■ TASK DESCRIPTION
Wherever the string "assign" shows up in the records below, return that line.

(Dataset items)
-- Opening Marker --
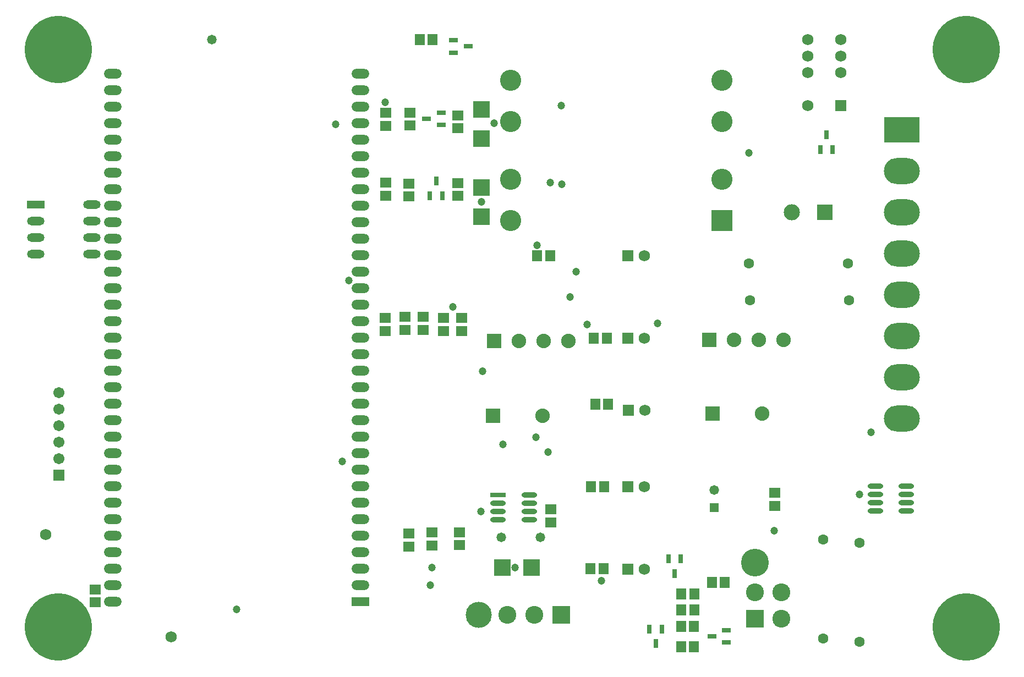
<source format=gts>
G04 Layer_Color=8388736*
%FSLAX25Y25*%
%MOIN*%
G70*
G01*
G75*
%ADD50R,0.05328X0.03162*%
%ADD51R,0.06312X0.06706*%
%ADD52R,0.10642X0.05131*%
%ADD53O,0.10642X0.05131*%
%ADD54R,0.09855X0.09855*%
%ADD55R,0.03162X0.05328*%
%ADD56R,0.06706X0.06312*%
%ADD57R,0.09461X0.03162*%
%ADD58O,0.09461X0.03162*%
%ADD59R,0.09855X0.09855*%
%ADD60R,0.06706X0.06706*%
%ADD61C,0.06706*%
%ADD62R,0.10800X0.05800*%
%ADD63O,0.10800X0.05800*%
%ADD64C,0.09800*%
%ADD65R,0.09800X0.09800*%
%ADD66C,0.16800*%
%ADD67C,0.10800*%
%ADD68R,0.10800X0.10800*%
%ADD69C,0.15800*%
%ADD70R,0.12800X0.12800*%
%ADD71C,0.12800*%
%ADD72R,0.06800X0.06800*%
%ADD73C,0.06800*%
%ADD74O,0.21800X0.15800*%
%ADD75R,0.21800X0.15800*%
%ADD76R,0.06800X0.06800*%
%ADD77R,0.08800X0.08800*%
%ADD78C,0.08800*%
%ADD79R,0.05800X0.05800*%
%ADD80C,0.05800*%
%ADD81C,0.06312*%
%ADD82R,0.08800X0.08800*%
%ADD83C,0.40800*%
%ADD84C,0.04737*%
D50*
X422071Y19500D02*
D03*
X430929Y23240D02*
D03*
Y15760D02*
D03*
X274429Y377051D02*
D03*
X265571Y373311D02*
D03*
Y380791D02*
D03*
X249142Y333240D02*
D03*
X258000Y336980D02*
D03*
Y329500D02*
D03*
D51*
X403500Y35500D02*
D03*
X411374D02*
D03*
X324059Y250000D02*
D03*
X316185D02*
D03*
X252937Y381000D02*
D03*
X245063D02*
D03*
X429937Y52000D02*
D03*
X422063D02*
D03*
X403500Y45000D02*
D03*
X411374D02*
D03*
X403441Y13000D02*
D03*
X411315D02*
D03*
X356437Y60500D02*
D03*
X348563D02*
D03*
X348941Y110000D02*
D03*
X356815D02*
D03*
X351441Y160000D02*
D03*
X359315D02*
D03*
X350563Y200000D02*
D03*
X358437D02*
D03*
X403441Y25500D02*
D03*
X411315D02*
D03*
D52*
X12602Y281000D02*
D03*
D53*
Y271000D02*
D03*
Y261000D02*
D03*
Y251000D02*
D03*
X46500Y281000D02*
D03*
Y271000D02*
D03*
Y261000D02*
D03*
Y251000D02*
D03*
D54*
X282500Y291500D02*
D03*
Y273783D02*
D03*
Y338717D02*
D03*
Y321000D02*
D03*
D55*
X388000Y15000D02*
D03*
X384260Y23858D02*
D03*
X391740D02*
D03*
X399500Y57500D02*
D03*
X395760Y66358D02*
D03*
X403240D02*
D03*
X255000Y295500D02*
D03*
X258740Y286642D02*
D03*
X251260D02*
D03*
X491500Y323500D02*
D03*
X495240Y314642D02*
D03*
X487760D02*
D03*
D56*
X324500Y88563D02*
D03*
Y96437D02*
D03*
X259500Y204626D02*
D03*
Y212500D02*
D03*
X460000Y106437D02*
D03*
Y98563D02*
D03*
X236000Y205126D02*
D03*
Y213000D02*
D03*
X247000Y205126D02*
D03*
Y213000D02*
D03*
X270500Y204626D02*
D03*
Y212500D02*
D03*
X252500Y74563D02*
D03*
Y82437D02*
D03*
X238500Y81815D02*
D03*
Y73941D02*
D03*
X224500Y286563D02*
D03*
Y294437D02*
D03*
X268000Y286441D02*
D03*
Y294315D02*
D03*
X224500Y328941D02*
D03*
Y336815D02*
D03*
X224000Y204626D02*
D03*
Y212500D02*
D03*
X269000Y74685D02*
D03*
Y82559D02*
D03*
X238500Y286063D02*
D03*
Y293937D02*
D03*
X48500Y47937D02*
D03*
Y40063D02*
D03*
X239000Y329063D02*
D03*
Y336937D02*
D03*
X268000Y327441D02*
D03*
Y335315D02*
D03*
D57*
X292602Y105000D02*
D03*
D58*
Y100000D02*
D03*
Y95000D02*
D03*
Y90000D02*
D03*
X311500Y105000D02*
D03*
Y100000D02*
D03*
Y95000D02*
D03*
Y90000D02*
D03*
X521051Y110500D02*
D03*
Y105500D02*
D03*
Y100500D02*
D03*
Y95500D02*
D03*
X539949Y110500D02*
D03*
Y105500D02*
D03*
Y100500D02*
D03*
Y95500D02*
D03*
D59*
X295000Y61000D02*
D03*
X312717D02*
D03*
D60*
X26500Y117000D02*
D03*
D61*
Y127000D02*
D03*
Y137000D02*
D03*
Y147000D02*
D03*
Y157000D02*
D03*
Y167000D02*
D03*
D62*
X209000Y40500D02*
D03*
D63*
Y50500D02*
D03*
Y60500D02*
D03*
Y70500D02*
D03*
Y80500D02*
D03*
Y90500D02*
D03*
Y100500D02*
D03*
Y110500D02*
D03*
Y120500D02*
D03*
Y130500D02*
D03*
Y140500D02*
D03*
Y150500D02*
D03*
Y160500D02*
D03*
Y170500D02*
D03*
Y180500D02*
D03*
Y190500D02*
D03*
Y200500D02*
D03*
Y210500D02*
D03*
Y220500D02*
D03*
Y230500D02*
D03*
Y240500D02*
D03*
Y250500D02*
D03*
Y260500D02*
D03*
Y270500D02*
D03*
Y280500D02*
D03*
Y290500D02*
D03*
Y300500D02*
D03*
Y310500D02*
D03*
Y320500D02*
D03*
Y330500D02*
D03*
Y340500D02*
D03*
Y350500D02*
D03*
Y360500D02*
D03*
X59000Y40500D02*
D03*
Y50500D02*
D03*
Y60500D02*
D03*
Y70500D02*
D03*
Y80500D02*
D03*
Y90500D02*
D03*
Y100500D02*
D03*
Y110500D02*
D03*
Y120500D02*
D03*
Y130500D02*
D03*
Y140500D02*
D03*
Y150500D02*
D03*
Y160500D02*
D03*
Y170500D02*
D03*
Y180500D02*
D03*
Y190500D02*
D03*
Y200500D02*
D03*
Y210500D02*
D03*
Y220500D02*
D03*
Y230500D02*
D03*
Y240500D02*
D03*
Y250500D02*
D03*
Y260500D02*
D03*
Y270500D02*
D03*
Y280500D02*
D03*
Y290500D02*
D03*
Y300500D02*
D03*
Y310500D02*
D03*
Y320500D02*
D03*
Y330500D02*
D03*
Y340500D02*
D03*
Y350500D02*
D03*
Y360500D02*
D03*
D64*
X470500Y276500D02*
D03*
D65*
X490500D02*
D03*
D66*
X448000Y64000D02*
D03*
D67*
X464300Y46300D02*
D03*
X448000D02*
D03*
X464300Y30000D02*
D03*
X298200Y32500D02*
D03*
X314500D02*
D03*
D68*
X448000Y30000D02*
D03*
X330800Y32500D02*
D03*
D69*
X280800D02*
D03*
D70*
X428000Y271500D02*
D03*
D71*
Y296500D02*
D03*
X300000Y271500D02*
D03*
Y296500D02*
D03*
Y356500D02*
D03*
Y331500D02*
D03*
X428000Y356500D02*
D03*
Y331500D02*
D03*
D72*
X371000Y250000D02*
D03*
Y200000D02*
D03*
X371500Y156500D02*
D03*
X371000Y110000D02*
D03*
Y60000D02*
D03*
D73*
X381000Y250000D02*
D03*
Y200000D02*
D03*
X381500Y156500D02*
D03*
X381000Y110000D02*
D03*
Y60000D02*
D03*
X500000Y361000D02*
D03*
Y371000D02*
D03*
Y381000D02*
D03*
X480000Y341000D02*
D03*
Y361000D02*
D03*
Y371000D02*
D03*
Y381000D02*
D03*
X94500Y19000D02*
D03*
X18500Y81000D02*
D03*
D74*
X537000Y151551D02*
D03*
Y176551D02*
D03*
Y201551D02*
D03*
Y226551D02*
D03*
Y251551D02*
D03*
Y276551D02*
D03*
Y301551D02*
D03*
D75*
Y326551D02*
D03*
D76*
X500000Y341000D02*
D03*
D77*
X420500Y199000D02*
D03*
X290000Y198500D02*
D03*
D78*
X435500Y199000D02*
D03*
X450500D02*
D03*
X465500D02*
D03*
X335000Y198500D02*
D03*
X320000D02*
D03*
X305000D02*
D03*
X319500Y153000D02*
D03*
X452500Y154500D02*
D03*
D79*
X423500Y97500D02*
D03*
D80*
Y108000D02*
D03*
X294500Y79500D02*
D03*
X318000D02*
D03*
X119000Y381000D02*
D03*
D81*
X489500Y18000D02*
D03*
Y78000D02*
D03*
X511500Y76000D02*
D03*
Y16000D02*
D03*
X505000Y223000D02*
D03*
X445000D02*
D03*
X504500Y245500D02*
D03*
X444500D02*
D03*
D82*
X289500Y153000D02*
D03*
X422500Y154500D02*
D03*
D83*
X576000Y25000D02*
D03*
Y375000D02*
D03*
X26000D02*
D03*
Y25000D02*
D03*
D84*
X265000Y219000D02*
D03*
X290000Y330358D02*
D03*
X283000Y180000D02*
D03*
X518500Y143300D02*
D03*
X295401Y135800D02*
D03*
X251400Y50500D02*
D03*
X194300Y329800D02*
D03*
X224100Y343100D02*
D03*
X389100Y209100D02*
D03*
X336100Y225100D02*
D03*
X282500Y282700D02*
D03*
X330800Y341000D02*
D03*
X202000Y235000D02*
D03*
X346400Y208400D02*
D03*
X331000Y293600D02*
D03*
X322900Y131200D02*
D03*
X355000Y53300D02*
D03*
X134000Y35800D02*
D03*
X198200Y125500D02*
D03*
X282300Y95000D02*
D03*
X324100Y294400D02*
D03*
X252500Y61000D02*
D03*
X302800D02*
D03*
X444500Y312600D02*
D03*
X339700Y240500D02*
D03*
X316185Y256600D02*
D03*
X511500Y105500D02*
D03*
X459800Y83500D02*
D03*
X315500Y140000D02*
D03*
M02*

</source>
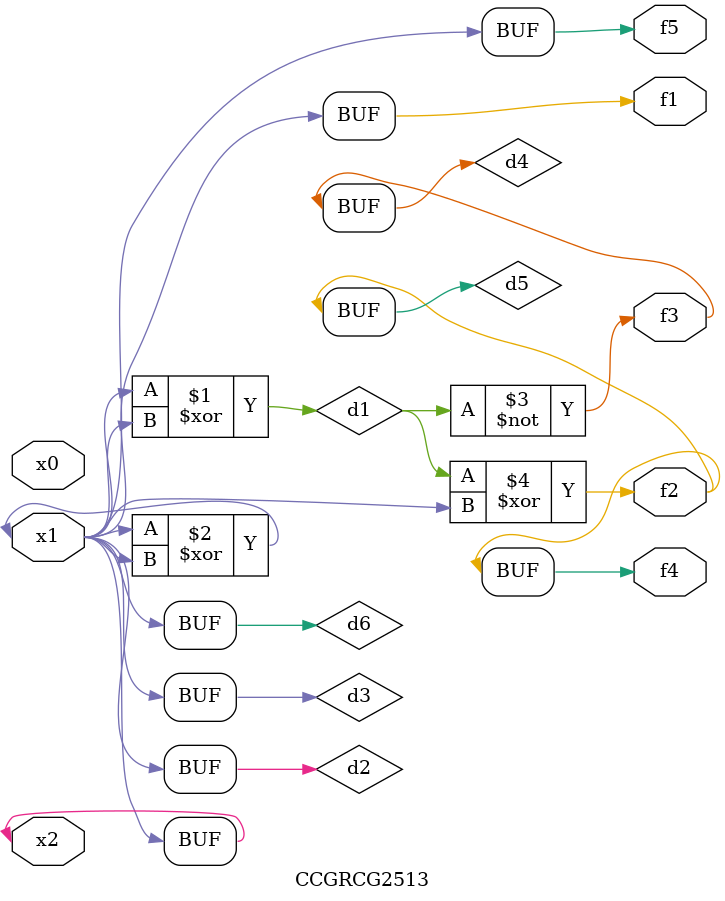
<source format=v>
module CCGRCG2513(
	input x0, x1, x2,
	output f1, f2, f3, f4, f5
);

	wire d1, d2, d3, d4, d5, d6;

	xor (d1, x1, x2);
	buf (d2, x1, x2);
	xor (d3, x1, x2);
	nor (d4, d1);
	xor (d5, d1, d2);
	buf (d6, d2, d3);
	assign f1 = d6;
	assign f2 = d5;
	assign f3 = d4;
	assign f4 = d5;
	assign f5 = d6;
endmodule

</source>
-- Closing Marker --
■ SOLUTION
	assign f1 = d6;
	assign f2 = d5;
	assign f3 = d4;
	assign f4 = d5;
	assign f5 = d6;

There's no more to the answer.